Mittwoch, 17. Dezember 2008

Italienisch für Anfänger I: »Due Spritz ...«

Als wir am Sonntag ein letztes Mal von der Ponte dei Scalzi unsere Blicke auf das geschäftige Treiben auf dem nächtlichen Grand Canal schweifen ließen, hatten die Ramschverkäufer ihre Sachen bereits zusammengepackt. Das stand uns noch bevor, denn einen Tag später sollte es zurück nach Deutschland gehen. Im unserem Gepäck: die Erinnerung an drei spannende Tage in einer Stadt, die nicht nur schön am Wasser gelegen ist, sondern wortwörtlich im Wasser liegt.

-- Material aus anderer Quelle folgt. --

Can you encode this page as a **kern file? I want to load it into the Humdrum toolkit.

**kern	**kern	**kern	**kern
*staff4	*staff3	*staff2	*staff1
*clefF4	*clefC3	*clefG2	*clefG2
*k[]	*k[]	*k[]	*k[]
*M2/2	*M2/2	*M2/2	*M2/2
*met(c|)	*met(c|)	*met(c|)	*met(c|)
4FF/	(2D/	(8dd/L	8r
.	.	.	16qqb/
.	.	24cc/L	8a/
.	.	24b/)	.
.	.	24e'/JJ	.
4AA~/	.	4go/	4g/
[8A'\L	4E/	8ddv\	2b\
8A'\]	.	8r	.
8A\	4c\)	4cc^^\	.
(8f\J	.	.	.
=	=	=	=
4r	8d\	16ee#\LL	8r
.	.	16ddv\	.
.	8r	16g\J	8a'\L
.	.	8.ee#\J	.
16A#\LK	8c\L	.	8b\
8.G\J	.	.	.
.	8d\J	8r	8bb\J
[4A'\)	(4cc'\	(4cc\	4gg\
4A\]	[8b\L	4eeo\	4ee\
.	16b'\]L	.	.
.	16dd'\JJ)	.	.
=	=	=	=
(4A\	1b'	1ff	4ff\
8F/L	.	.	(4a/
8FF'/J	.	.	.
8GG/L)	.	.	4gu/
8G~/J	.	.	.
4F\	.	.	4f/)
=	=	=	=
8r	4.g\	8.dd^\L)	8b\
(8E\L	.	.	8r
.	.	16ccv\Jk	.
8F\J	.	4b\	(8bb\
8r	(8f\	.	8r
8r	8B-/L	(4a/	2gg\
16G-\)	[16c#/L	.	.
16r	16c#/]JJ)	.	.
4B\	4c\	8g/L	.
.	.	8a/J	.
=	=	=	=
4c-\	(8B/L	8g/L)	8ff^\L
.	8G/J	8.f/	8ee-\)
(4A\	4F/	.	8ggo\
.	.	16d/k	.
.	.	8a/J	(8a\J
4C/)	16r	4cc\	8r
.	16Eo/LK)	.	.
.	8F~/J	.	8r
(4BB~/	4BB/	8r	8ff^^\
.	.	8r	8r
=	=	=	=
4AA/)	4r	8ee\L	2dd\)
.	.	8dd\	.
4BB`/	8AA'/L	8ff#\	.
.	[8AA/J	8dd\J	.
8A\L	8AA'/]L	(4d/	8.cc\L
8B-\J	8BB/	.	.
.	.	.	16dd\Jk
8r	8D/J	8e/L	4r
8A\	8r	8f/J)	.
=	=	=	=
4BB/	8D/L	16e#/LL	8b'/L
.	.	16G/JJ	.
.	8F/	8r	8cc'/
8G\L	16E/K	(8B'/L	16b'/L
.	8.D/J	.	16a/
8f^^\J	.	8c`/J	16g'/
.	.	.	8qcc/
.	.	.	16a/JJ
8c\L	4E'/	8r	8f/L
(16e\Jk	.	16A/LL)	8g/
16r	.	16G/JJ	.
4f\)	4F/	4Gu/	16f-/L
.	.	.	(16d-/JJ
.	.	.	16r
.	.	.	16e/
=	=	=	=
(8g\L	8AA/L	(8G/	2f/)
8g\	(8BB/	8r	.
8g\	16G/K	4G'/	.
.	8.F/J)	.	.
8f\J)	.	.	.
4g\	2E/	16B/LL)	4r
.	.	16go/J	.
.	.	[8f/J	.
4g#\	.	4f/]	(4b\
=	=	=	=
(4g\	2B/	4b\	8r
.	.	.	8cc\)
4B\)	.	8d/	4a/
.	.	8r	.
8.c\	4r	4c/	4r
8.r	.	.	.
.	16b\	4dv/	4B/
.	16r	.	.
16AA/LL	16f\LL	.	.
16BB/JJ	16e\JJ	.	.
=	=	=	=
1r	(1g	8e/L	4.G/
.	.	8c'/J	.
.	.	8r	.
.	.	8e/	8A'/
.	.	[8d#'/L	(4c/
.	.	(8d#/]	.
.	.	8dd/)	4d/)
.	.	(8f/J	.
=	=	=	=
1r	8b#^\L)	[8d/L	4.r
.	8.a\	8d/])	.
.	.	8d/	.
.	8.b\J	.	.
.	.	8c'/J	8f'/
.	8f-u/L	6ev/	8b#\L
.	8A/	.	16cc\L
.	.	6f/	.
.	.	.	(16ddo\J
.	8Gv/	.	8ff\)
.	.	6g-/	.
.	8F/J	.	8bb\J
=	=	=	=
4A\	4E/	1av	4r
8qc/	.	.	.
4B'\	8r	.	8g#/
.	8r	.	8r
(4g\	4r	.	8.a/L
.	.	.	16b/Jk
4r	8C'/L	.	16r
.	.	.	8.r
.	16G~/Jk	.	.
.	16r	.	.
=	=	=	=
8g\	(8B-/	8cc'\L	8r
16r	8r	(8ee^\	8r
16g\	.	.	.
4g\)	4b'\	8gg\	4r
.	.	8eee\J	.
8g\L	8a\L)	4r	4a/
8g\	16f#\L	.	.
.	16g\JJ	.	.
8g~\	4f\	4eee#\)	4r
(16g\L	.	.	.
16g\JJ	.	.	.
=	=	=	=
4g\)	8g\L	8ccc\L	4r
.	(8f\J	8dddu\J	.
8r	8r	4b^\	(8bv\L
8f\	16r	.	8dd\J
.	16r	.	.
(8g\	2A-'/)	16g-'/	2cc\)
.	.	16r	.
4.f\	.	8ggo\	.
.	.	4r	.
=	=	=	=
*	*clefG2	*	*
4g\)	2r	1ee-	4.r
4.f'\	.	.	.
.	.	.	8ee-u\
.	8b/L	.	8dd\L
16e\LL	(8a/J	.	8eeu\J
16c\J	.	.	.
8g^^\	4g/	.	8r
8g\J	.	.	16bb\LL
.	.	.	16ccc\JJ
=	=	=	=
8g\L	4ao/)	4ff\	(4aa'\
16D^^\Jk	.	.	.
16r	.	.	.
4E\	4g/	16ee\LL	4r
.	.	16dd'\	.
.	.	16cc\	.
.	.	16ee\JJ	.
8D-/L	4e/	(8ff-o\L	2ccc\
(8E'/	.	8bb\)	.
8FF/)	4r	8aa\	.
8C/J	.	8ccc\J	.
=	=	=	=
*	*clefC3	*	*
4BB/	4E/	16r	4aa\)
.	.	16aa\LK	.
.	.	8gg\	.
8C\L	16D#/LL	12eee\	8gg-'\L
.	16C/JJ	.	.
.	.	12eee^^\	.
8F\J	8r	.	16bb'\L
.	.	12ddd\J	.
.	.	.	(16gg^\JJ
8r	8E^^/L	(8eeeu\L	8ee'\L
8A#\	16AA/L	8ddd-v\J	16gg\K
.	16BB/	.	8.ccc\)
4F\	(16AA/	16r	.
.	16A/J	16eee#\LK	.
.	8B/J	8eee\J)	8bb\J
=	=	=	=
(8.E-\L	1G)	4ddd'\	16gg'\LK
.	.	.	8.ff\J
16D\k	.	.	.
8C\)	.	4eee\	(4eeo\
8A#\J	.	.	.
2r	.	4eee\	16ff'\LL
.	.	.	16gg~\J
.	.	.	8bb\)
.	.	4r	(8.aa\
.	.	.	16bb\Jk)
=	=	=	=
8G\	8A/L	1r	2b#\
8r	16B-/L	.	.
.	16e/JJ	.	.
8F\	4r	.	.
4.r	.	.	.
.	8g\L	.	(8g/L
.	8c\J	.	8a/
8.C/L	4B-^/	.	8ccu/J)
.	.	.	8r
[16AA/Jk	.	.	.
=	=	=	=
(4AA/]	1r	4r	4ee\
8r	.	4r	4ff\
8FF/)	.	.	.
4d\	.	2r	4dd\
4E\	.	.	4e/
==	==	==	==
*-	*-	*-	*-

Der Trip nach Venedig reiht sich in unsere »Männerfreundschaftstradition: Städtereisen« ein. Und zwar als Teil 2, »Marco und Tobias in Venedig«. Unter Kennern wie uns ist die Stadt im Nordosten Italiens auch bekannt als "La Serenissima", die Allerdurchlauchtigste. Und das zurecht! Die Lagunenstadt zwischen Po und Piave betört mit ihrem mediterran-mittelalterlichen Charme, einem endlos scheinendem Netz verwinkelter Gassen, zahllosen Kanälen und einer köstlichen Spirituose namens »Spritz«.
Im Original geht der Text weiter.